We seldom recommend attending specific events in this space, but we have no such qualms about pressing fellow citizens and cherished readers to take full advantage of next Saturday’s People’s Law School, hosted annually by Baylor Law School. It again offers a stunning variety of courses touching on concerns ranging from those in our personal lives to topics festering away in the daily news. Two facts further commend it: The courses are not only free but you can take up to three courses in a single, revelatory morning.

As the melodramatic PR hacks from yesteryear breathlessly proclaimed in touting novels and movies, many offerings of this year’s People’s Law School are ripped from today’s headlines, including those on sexual harassment (victims of which made last year’s Time magazine Persons of the Year), the new, controversial tax law (with a lecturer cutting through hyperbole and discussing what is and isn’t in the bill) and the immigration travel ban — specifically, what a president can and can’t do and why each of us should care.

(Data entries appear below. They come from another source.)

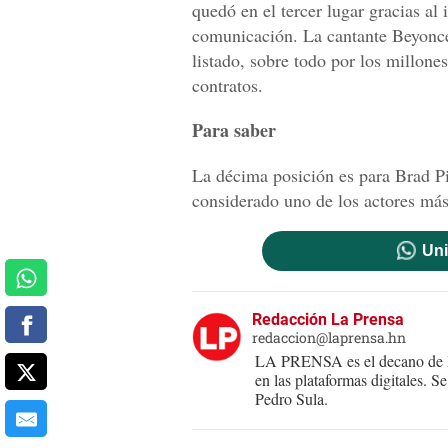
quedó en el tercer lugar gracias al
comunicación. La cantante Beyoncé 
listado, sobre todo por los millone
contratos.
Para saber
La décima posición es para Brad Pit
considerado uno de los actores má
Uni
Redacción La Prensa
redaccion@laprensa.hn
LA PRENSA es el decano de lo
en las plataformas digitales. 
Pedro Sula.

One course sure to attract attention and even spark some debate looks at the impeachment process, a topic much in mind as Americans ponder and discuss a most unconventional president. (We suspect Trump supporters and skeptics will agree on at least that much.) Our friend, law professor Patricia Wilson, who oversees the People’s Law School, tells us this course will dispel talk-radio myths about the process, possibly disappointing some on the left as well as the right. For instance, what specifically constitutes the “high crimes and misdemeanors” Founding Fathers included as grounds for impeachment along with treason and bribery? Our recommendation to the intrepid instructor: Seat Democrats, Republicans and independents in different sides of the room. Remove sharp objects.

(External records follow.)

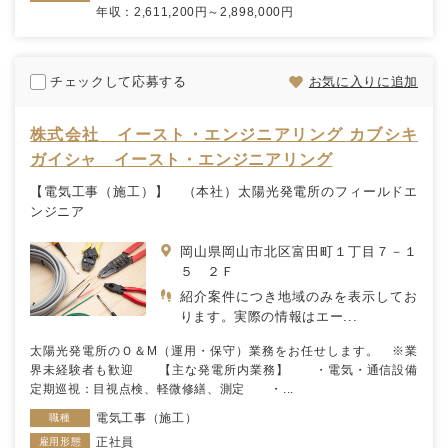
年収：2,611,200円～2,898,000円
チェックして応募する
お気に入りに追加
株式会社 イースト・エンジニアリング カブシキ
ガイシャ イースト・エンジニアリング
【電気工事（施工）】 （本社）太陽光発電所のフィールドエ
ンジニア
岡山県岡山市北区富田町１丁目７－１
５ ２Ｆ
紹介案件につき地域のみを表示してお
ります。実際の情報はエー...
太陽光発電所のＯ＆М（運用・保守）業務をお任せします。 ※業
界未経験者も歓迎 【主な発電所内業務】 ・電気・通信設備
定期巡視：目視点検、軽微修繕、測定 ・...
電気工事（施工）
職種
正社員
雇用形態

Even courses not exactly inspired by current events strike us as compelling, including a behind-the-scenes look at jury selection, which proved one of the most exciting courses during last year’s People’s Law School. Wilson tells us this course offers “another chance to see two experienced trial lawyers demonstrate jury selection, using members of the class as the potential ‘jurors.’” (Who among us will be stricken from jury duty?) Given the multitude of Twin Peaks biker trials now awaiting scheduling, this course promises insights most relevant to local folks.

Other courses include one offering a look at special education law, which Wilson describes as “byzantine.” This will consequently be of great help to bewildered parents of children requiring such education. And she promises an updated edition of debt collection law, “including valuable information on protecting yourself from identity theft.” Again, these and many more are free. While walk-ins are accepted for the school, Wilson encourages folks to pre-register at baylor.edu/law to ensure they get the courses they want. Registration begins at 8:30 a.m. Saturday with sessions collectively running from 9 till 12:45. Our advice: Arrive early at Baylor Law School and join in fascinating discussions among fellow informed citizenry over coffee and doughnuts in the break room.